____ RECORDS

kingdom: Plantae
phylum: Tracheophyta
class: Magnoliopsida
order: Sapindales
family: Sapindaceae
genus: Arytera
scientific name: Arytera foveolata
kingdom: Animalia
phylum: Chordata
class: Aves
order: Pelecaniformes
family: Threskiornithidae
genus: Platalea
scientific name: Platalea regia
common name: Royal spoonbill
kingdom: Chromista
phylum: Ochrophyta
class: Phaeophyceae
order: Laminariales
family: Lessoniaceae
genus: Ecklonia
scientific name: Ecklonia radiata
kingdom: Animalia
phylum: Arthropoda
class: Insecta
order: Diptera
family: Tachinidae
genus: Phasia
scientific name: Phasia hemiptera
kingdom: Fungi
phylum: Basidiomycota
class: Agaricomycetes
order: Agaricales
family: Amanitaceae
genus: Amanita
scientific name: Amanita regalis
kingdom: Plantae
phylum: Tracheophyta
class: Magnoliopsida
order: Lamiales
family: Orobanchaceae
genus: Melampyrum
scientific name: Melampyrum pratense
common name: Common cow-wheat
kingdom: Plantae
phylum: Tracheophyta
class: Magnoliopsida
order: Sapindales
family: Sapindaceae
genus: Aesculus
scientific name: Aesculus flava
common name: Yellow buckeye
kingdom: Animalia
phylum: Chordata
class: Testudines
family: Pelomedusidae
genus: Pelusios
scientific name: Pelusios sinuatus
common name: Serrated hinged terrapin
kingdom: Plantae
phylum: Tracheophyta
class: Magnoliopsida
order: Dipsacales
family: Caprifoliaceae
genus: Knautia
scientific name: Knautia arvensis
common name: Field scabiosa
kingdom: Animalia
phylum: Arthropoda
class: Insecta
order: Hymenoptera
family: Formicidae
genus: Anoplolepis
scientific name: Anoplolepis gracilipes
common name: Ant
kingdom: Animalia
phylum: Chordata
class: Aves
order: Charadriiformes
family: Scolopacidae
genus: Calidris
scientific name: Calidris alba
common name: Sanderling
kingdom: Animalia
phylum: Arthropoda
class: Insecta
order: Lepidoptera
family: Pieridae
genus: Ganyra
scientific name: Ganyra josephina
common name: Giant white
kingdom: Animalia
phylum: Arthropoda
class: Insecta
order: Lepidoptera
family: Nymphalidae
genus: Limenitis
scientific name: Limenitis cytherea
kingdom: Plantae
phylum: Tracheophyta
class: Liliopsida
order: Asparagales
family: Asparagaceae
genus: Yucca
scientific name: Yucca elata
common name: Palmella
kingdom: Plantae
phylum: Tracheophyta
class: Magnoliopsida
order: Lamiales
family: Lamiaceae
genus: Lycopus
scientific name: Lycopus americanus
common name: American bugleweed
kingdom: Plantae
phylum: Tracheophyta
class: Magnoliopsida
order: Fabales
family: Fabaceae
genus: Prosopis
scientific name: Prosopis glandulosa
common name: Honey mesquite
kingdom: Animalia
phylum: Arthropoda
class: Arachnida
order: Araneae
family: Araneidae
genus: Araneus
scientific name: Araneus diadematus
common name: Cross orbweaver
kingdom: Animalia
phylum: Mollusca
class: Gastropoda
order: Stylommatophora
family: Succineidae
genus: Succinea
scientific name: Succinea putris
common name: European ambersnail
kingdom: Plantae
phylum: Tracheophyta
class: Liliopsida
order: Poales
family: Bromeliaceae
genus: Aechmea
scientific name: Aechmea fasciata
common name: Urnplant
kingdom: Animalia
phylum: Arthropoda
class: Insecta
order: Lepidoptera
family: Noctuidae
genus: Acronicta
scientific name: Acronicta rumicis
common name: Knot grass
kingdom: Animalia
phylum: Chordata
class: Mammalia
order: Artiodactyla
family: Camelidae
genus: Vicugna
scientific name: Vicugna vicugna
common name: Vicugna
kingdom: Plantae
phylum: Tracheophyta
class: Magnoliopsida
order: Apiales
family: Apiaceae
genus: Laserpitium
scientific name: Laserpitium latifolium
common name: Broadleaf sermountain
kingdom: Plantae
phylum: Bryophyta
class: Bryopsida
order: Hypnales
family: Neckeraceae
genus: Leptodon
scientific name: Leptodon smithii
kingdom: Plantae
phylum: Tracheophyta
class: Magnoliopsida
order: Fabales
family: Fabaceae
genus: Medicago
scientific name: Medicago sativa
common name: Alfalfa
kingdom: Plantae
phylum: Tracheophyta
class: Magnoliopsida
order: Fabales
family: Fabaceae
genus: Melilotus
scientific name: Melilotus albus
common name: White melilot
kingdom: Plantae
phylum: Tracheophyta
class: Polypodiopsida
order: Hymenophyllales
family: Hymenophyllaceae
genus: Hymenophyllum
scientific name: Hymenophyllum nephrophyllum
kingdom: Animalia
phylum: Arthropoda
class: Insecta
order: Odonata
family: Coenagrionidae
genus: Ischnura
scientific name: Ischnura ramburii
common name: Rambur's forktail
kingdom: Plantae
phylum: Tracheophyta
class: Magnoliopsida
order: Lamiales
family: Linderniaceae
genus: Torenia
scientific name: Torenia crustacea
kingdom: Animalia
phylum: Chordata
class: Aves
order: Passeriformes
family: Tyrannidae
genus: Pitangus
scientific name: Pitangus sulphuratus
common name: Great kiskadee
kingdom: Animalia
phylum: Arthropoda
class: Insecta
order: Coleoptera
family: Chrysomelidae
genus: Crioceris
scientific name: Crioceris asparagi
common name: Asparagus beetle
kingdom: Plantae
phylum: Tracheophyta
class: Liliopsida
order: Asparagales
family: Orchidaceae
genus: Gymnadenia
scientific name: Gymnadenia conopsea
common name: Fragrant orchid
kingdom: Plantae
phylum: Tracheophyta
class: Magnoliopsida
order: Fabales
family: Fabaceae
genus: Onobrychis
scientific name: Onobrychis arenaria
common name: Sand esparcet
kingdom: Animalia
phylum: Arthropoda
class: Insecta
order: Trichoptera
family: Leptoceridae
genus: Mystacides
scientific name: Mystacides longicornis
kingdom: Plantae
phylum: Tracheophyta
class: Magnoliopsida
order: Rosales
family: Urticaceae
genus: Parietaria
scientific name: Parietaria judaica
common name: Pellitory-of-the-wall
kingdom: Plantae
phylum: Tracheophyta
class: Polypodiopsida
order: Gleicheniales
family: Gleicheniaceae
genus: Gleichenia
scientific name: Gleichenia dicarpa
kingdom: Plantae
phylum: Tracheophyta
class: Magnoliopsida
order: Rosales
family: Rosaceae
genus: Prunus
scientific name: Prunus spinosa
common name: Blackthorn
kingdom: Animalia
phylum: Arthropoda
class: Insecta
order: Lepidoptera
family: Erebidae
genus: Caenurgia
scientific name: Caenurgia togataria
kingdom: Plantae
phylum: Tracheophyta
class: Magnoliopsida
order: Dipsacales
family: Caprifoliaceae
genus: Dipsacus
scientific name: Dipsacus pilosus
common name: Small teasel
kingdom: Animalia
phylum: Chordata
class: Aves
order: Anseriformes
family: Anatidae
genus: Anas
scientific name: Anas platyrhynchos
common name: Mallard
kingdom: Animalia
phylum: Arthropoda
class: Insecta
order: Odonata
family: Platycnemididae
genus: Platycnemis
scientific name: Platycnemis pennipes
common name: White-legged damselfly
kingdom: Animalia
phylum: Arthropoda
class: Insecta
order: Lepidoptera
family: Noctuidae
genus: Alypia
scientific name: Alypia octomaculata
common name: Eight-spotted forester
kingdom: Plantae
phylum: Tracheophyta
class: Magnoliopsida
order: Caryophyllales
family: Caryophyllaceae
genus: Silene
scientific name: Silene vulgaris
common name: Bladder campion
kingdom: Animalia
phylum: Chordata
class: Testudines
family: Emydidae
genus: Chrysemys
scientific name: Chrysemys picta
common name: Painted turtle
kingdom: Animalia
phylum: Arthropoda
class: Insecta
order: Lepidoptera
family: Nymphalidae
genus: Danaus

________

TASK TO CARRY OUT >> Render every line of the material above as a JSON array of strings, one string per line, omitting blank lines.

EXERCISE RESULT >>
[
  "kingdom: Plantae",
  "phylum: Tracheophyta",
  "class: Magnoliopsida",
  "order: Sapindales",
  "family: Sapindaceae",
  "genus: Arytera",
  "scientific name: Arytera foveolata",
  "kingdom: Animalia",
  "phylum: Chordata",
  "class: Aves",
  "order: Pelecaniformes",
  "family: Threskiornithidae",
  "genus: Platalea",
  "scientific name: Platalea regia",
  "common name: Royal spoonbill",
  "kingdom: Chromista",
  "phylum: Ochrophyta",
  "class: Phaeophyceae",
  "order: Laminariales",
  "family: Lessoniaceae",
  "genus: Ecklonia",
  "scientific name: Ecklonia radiata",
  "kingdom: Animalia",
  "phylum: Arthropoda",
  "class: Insecta",
  "order: Diptera",
  "family: Tachinidae",
  "genus: Phasia",
  "scientific name: Phasia hemiptera",
  "kingdom: Fungi",
  "phylum: Basidiomycota",
  "class: Agaricomycetes",
  "order: Agaricales",
  "family: Amanitaceae",
  "genus: Amanita",
  "scientific name: Amanita regalis",
  "kingdom: Plantae",
  "phylum: Tracheophyta",
  "class: Magnoliopsida",
  "order: Lamiales",
  "family: Orobanchaceae",
  "genus: Melampyrum",
  "scientific name: Melampyrum pratense",
  "common name: Common cow-wheat",
  "kingdom: Plantae",
  "phylum: Tracheophyta",
  "class: Magnoliopsida",
  "order: Sapindales",
  "family: Sapindaceae",
  "genus: Aesculus",
  "scientific name: Aesculus flava",
  "common name: Yellow buckeye",
  "kingdom: Animalia",
  "phylum: Chordata",
  "class: Testudines",
  "family: Pelomedusidae",
  "genus: Pelusios",
  "scientific name: Pelusios sinuatus",
  "common name: Serrated hinged terrapin",
  "kingdom: Plantae",
  "phylum: Tracheophyta",
  "class: Magnoliopsida",
  "order: Dipsacales",
  "family: Caprifoliaceae",
  "genus: Knautia",
  "scientific name: Knautia arvensis",
  "common name: Field scabiosa",
  "kingdom: Animalia",
  "phylum: Arthropoda",
  "class: Insecta",
  "order: Hymenoptera",
  "family: Formicidae",
  "genus: Anoplolepis",
  "scientific name: Anoplolepis gracilipes",
  "common name: Ant",
  "kingdom: Animalia",
  "phylum: Chordata",
  "class: Aves",
  "order: Charadriiformes",
  "family: Scolopacidae",
  "genus: Calidris",
  "scientific name: Calidris alba",
  "common name: Sanderling",
  "kingdom: Animalia",
  "phylum: Arthropoda",
  "class: Insecta",
  "order: Lepidoptera",
  "family: Pieridae",
  "genus: Ganyra",
  "scientific name: Ganyra josephina",
  "common name: Giant white",
  "kingdom: Animalia",
  "phylum: Arthropoda",
  "class: Insecta",
  "order: Lepidoptera",
  "family: Nymphalidae",
  "genus: Limenitis",
  "scientific name: Limenitis cytherea",
  "kingdom: Plantae",
  "phylum: Tracheophyta",
  "class: Liliopsida",
  "order: Asparagales",
  "family: Asparagaceae",
  "genus: Yucca",
  "scientific name: Yucca elata",
  "common name: Palmella",
  "kingdom: Plantae",
  "phylum: Tracheophyta",
  "class: Magnoliopsida",
  "order: Lamiales",
  "family: Lamiaceae",
  "genus: Lycopus",
  "scientific name: Lycopus americanus",
  "common name: American bugleweed",
  "kingdom: Plantae",
  "phylum: Tracheophyta",
  "class: Magnoliopsida",
  "order: Fabales",
  "family: Fabaceae",
  "genus: Prosopis",
  "scientific name: Prosopis glandulosa",
  "common name: Honey mesquite",
  "kingdom: Animalia",
  "phylum: Arthropoda",
  "class: Arachnida",
  "order: Araneae",
  "family: Araneidae",
  "genus: Araneus",
  "scientific name: Araneus diadematus",
  "common name: Cross orbweaver",
  "kingdom: Animalia",
  "phylum: Mollusca",
  "class: Gastropoda",
  "order: Stylommatophora",
  "family: Succineidae",
  "genus: Succinea",
  "scientific name: Succinea putris",
  "common name: European ambersnail",
  "kingdom: Plantae",
  "phylum: Tracheophyta",
  "class: Liliopsida",
  "order: Poales",
  "family: Bromeliaceae",
  "genus: Aechmea",
  "scientific name: Aechmea fasciata",
  "common name: Urnplant",
  "kingdom: Animalia",
  "phylum: Arthropoda",
  "class: Insecta",
  "order: Lepidoptera",
  "family: Noctuidae",
  "genus: Acronicta",
  "scientific name: Acronicta rumicis",
  "common name: Knot grass",
  "kingdom: Animalia",
  "phylum: Chordata",
  "class: Mammalia",
  "order: Artiodactyla",
  "family: Camelidae",
  "genus: Vicugna",
  "scientific name: Vicugna vicugna",
  "common name: Vicugna",
  "kingdom: Plantae",
  "phylum: Tracheophyta",
  "class: Magnoliopsida",
  "order: Apiales",
  "family: Apiaceae",
  "genus: Laserpitium",
  "scientific name: Laserpitium latifolium",
  "common name: Broadleaf sermountain",
  "kingdom: Plantae",
  "phylum: Bryophyta",
  "class: Bryopsida",
  "order: Hypnales",
  "family: Neckeraceae",
  "genus: Leptodon",
  "scientific name: Leptodon smithii",
  "kingdom: Plantae",
  "phylum: Tracheophyta",
  "class: Magnoliopsida",
  "order: Fabales",
  "family: Fabaceae",
  "genus: Medicago",
  "scientific name: Medicago sativa",
  "common name: Alfalfa",
  "kingdom: Plantae",
  "phylum: Tracheophyta",
  "class: Magnoliopsida",
  "order: Fabales",
  "family: Fabaceae",
  "genus: Melilotus",
  "scientific name: Melilotus albus",
  "common name: White melilot",
  "kingdom: Plantae",
  "phylum: Tracheophyta",
  "class: Polypodiopsida",
  "order: Hymenophyllales",
  "family: Hymenophyllaceae",
  "genus: Hymenophyllum",
  "scientific name: Hymenophyllum nephrophyllum",
  "kingdom: Animalia",
  "phylum: Arthropoda",
  "class: Insecta",
  "order: Odonata",
  "family: Coenagrionidae",
  "genus: Ischnura",
  "scientific name: Ischnura ramburii",
  "common name: Rambur's forktail",
  "kingdom: Plantae",
  "phylum: Tracheophyta",
  "class: Magnoliopsida",
  "order: Lamiales",
  "family: Linderniaceae",
  "genus: Torenia",
  "scientific name: Torenia crustacea",
  "kingdom: Animalia",
  "phylum: Chordata",
  "class: Aves",
  "order: Passeriformes",
  "family: Tyrannidae",
  "genus: Pitangus",
  "scientific name: Pitangus sulphuratus",
  "common name: Great kiskadee",
  "kingdom: Animalia",
  "phylum: Arthropoda",
  "class: Insecta",
  "order: Coleoptera",
  "family: Chrysomelidae",
  "genus: Crioceris",
  "scientific name: Crioceris asparagi",
  "common name: Asparagus beetle",
  "kingdom: Plantae",
  "phylum: Tracheophyta",
  "class: Liliopsida",
  "order: Asparagales",
  "family: Orchidaceae",
  "genus: Gymnadenia",
  "scientific name: Gymnadenia conopsea",
  "common name: Fragrant orchid",
  "kingdom: Plantae",
  "phylum: Tracheophyta",
  "class: Magnoliopsida",
  "order: Fabales",
  "family: Fabaceae",
  "genus: Onobrychis",
  "scientific name: Onobrychis arenaria",
  "common name: Sand esparcet",
  "kingdom: Animalia",
  "phylum: Arthropoda",
  "class: Insecta",
  "order: Trichoptera",
  "family: Leptoceridae",
  "genus: Mystacides",
  "scientific name: Mystacides longicornis",
  "kingdom: Plantae",
  "phylum: Tracheophyta",
  "class: Magnoliopsida",
  "order: Rosales",
  "family: Urticaceae",
  "genus: Parietaria",
  "scientific name: Parietaria judaica",
  "common name: Pellitory-of-the-wall",
  "kingdom: Plantae",
  "phylum: Tracheophyta",
  "class: Polypodiopsida",
  "order: Gleicheniales",
  "family: Gleicheniaceae",
  "genus: Gleichenia",
  "scientific name: Gleichenia dicarpa",
  "kingdom: Plantae",
  "phylum: Tracheophyta",
  "class: Magnoliopsida",
  "order: Rosales",
  "family: Rosaceae",
  "genus: Prunus",
  "scientific name: Prunus spinosa",
  "common name: Blackthorn",
  "kingdom: Animalia",
  "phylum: Arthropoda",
  "class: Insecta",
  "order: Lepidoptera",
  "family: Erebidae",
  "genus: Caenurgia",
  "scientific name: Caenurgia togataria",
  "kingdom: Plantae",
  "phylum: Tracheophyta",
  "class: Magnoliopsida",
  "order: Dipsacales",
  "family: Caprifoliaceae",
  "genus: Dipsacus",
  "scientific name: Dipsacus pilosus",
  "common name: Small teasel",
  "kingdom: Animalia",
  "phylum: Chordata",
  "class: Aves",
  "order: Anseriformes",
  "family: Anatidae",
  "genus: Anas",
  "scientific name: Anas platyrhynchos",
  "common name: Mallard",
  "kingdom: Animalia",
  "phylum: Arthropoda",
  "class: Insecta",
  "order: Odonata",
  "family: Platycnemididae",
  "genus: Platycnemis",
  "scientific name: Platycnemis pennipes",
  "common name: White-legged damselfly",
  "kingdom: Animalia",
  "phylum: Arthropoda",
  "class: Insecta",
  "order: Lepidoptera",
  "family: Noctuidae",
  "genus: Alypia",
  "scientific name: Alypia octomaculata",
  "common name: Eight-spotted forester",
  "kingdom: Plantae",
  "phylum: Tracheophyta",
  "class: Magnoliopsida",
  "order: Caryophyllales",
  "family: Caryophyllaceae",
  "genus: Silene",
  "scientific name: Silene vulgaris",
  "common name: Bladder campion",
  "kingdom: Animalia",
  "phylum: Chordata",
  "class: Testudines",
  "family: Emydidae",
  "genus: Chrysemys",
  "scientific name: Chrysemys picta",
  "common name: Painted turtle",
  "kingdom: Animalia",
  "phylum: Arthropoda",
  "class: Insecta",
  "order: Lepidoptera",
  "family: Nymphalidae",
  "genus: Danaus"
]